The precise prevalence of sudden deaths among young athletes is not known, but one study suggests this outcome occurs in 1 in 200,000 high school athletes. Cardiovascular disease is responsible for most of these sudden deaths, with hypertrophic cardiomyopathy accounting for approximately 36% of deaths due to cardiac disease. Less common abnormalities associated with sudden cardiac death in athletes include coronary artery anomalies, myocarditis, and mitral valve prolapse. Sudden death is far more common in boys than girls and disproportionately affects African Americans. In the United States, football and basketball are the sports more frequently associated with sudden cardiac death.

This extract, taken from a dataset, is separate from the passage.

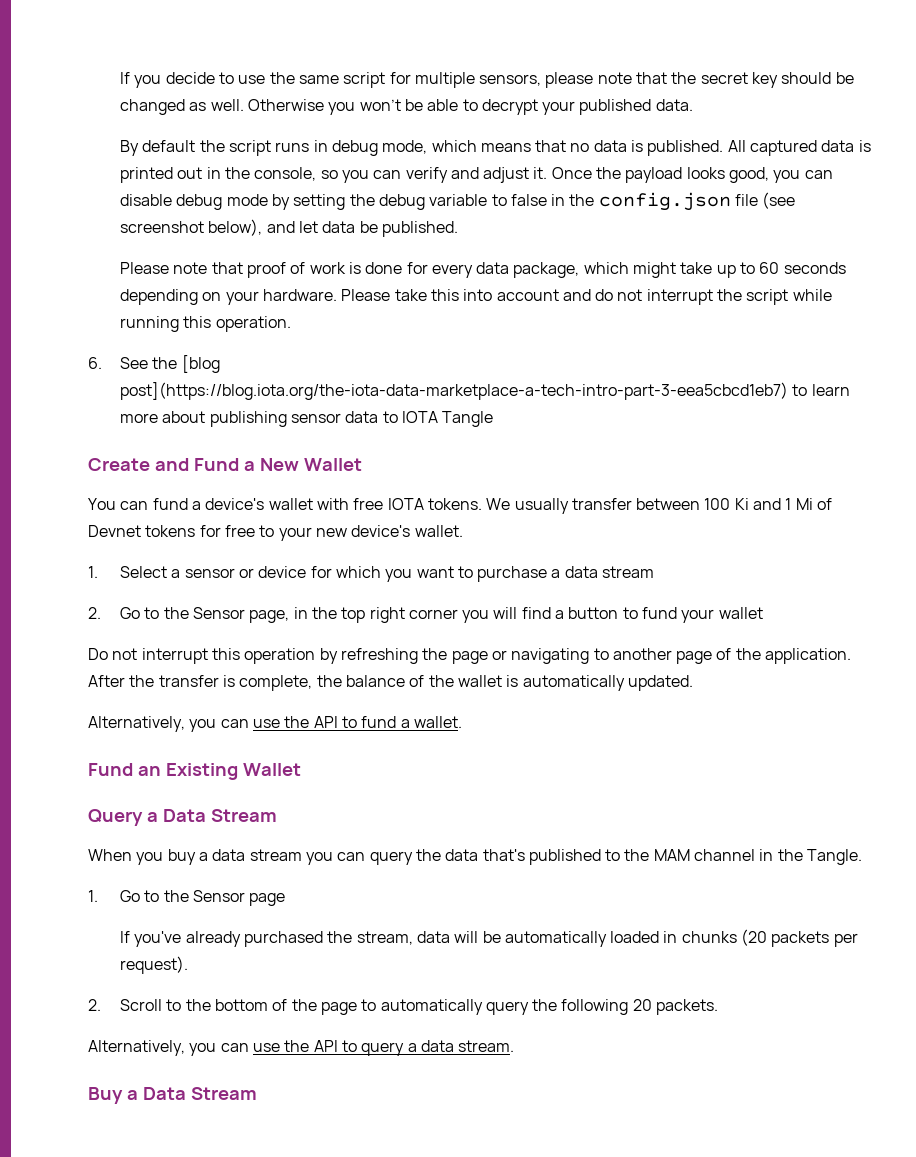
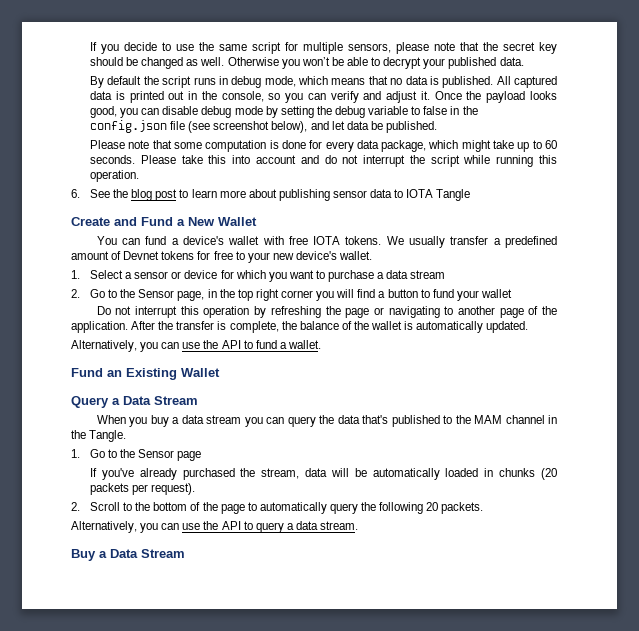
[246,262,346,278] proof of work -> [173,140,267,152] some computation
[783,262,846,274] [119,289,337,305] seconds depending on your hardware. -> [90,155,136,164] seconds.
[181,355,220,373] [119,382,788,400] [blog post](https://blog.iota.org/the-iota-data-marketplace-a-tech-intro-part-3-eea5cbcd1eb7) -> [131,189,178,201] blog post
[636,498,813,510] between 100 Ki and 1 Mi -> [493,236,557,248] [71,251,109,260] a predefined amount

The current recommendations from the AHA examine issues of quality and practicality in screening young athletes in the United States for cardiac abnormalities.

Study Highlights

  • There are no laws in the United States requiring mandatory cardiovascular screening of athletes, and there is considerable heterogeneity regarding the approach to screening in different settings.
  • The authors suggest that adherence to the 2007 AHA preparticipation screening guidelines constitutes following the standard of care and may be used as a successful defense against alleged malpractice.
  • The AHA has developed a 12-item screening tool for cardiovascular disease among athletes. Any positive response or finding of the following 12 elements should prompt further cardiovascular testing. These elements include:
    • Personal history
      • Exertional chest pain/discomfort
      • Unexplained syncope/near-syncope
      • Excessive exertional dyspnea/fatigue or unexplained dyspnea
      • Prior recognition of a heart murmur
      • Elevated systemic blood pressure
    • Family history
      • Premature cardiovascular death before age 50 years in at least 1 relative
      • Disability due to heart disease in at least 1 relative younger than 50 years
      • Family history of hypertrophic cardiomyopathy, long-QT syndrome, or significant arrhythmia
    • Physical examination
      • Heart murmur
      • Diminished femoral pulses
      • Signs of Marfan syndrome
      • Elevated brachial blood pressure
  • The authors recommend that the medical history of minors be completed by parents, and they express a preference that licensed clinicians perform the screening examinations.
  • European agencies have advocated for the use of routine 12-lead ECG along with the history and physical examination components of cardiovascular screening in athletes. While screening with ECGs can reduce the rate of sudden cardiac death in athletes, it is also associated with low specificity due to normal physiologic changes in the heart of young athletes.
  • The current authors conclude that ECG should not be routinely used in the screening of young American athletes. They estimate that this program will cost $3.4 million for each potential life saved and also cite the potential for difficulty in follow-up of abnormal ECG results. They also express concern that medical personnel without adequate training will interpret ECG results.
  • The authors also recommend against the routine use of echocardiography in preparticipation examinations.

Pearls for Practice

  • Hypertrophic cardiomyopathy is the most common cause of sudden cardiac death among young athletes in the United States.
  • The current guidelines suggest that routine preparticipation examination of young athletes in the United States should include the 12 elements of the AHA screening history and physical examination, but not ECG, echocardiography, or stress testing.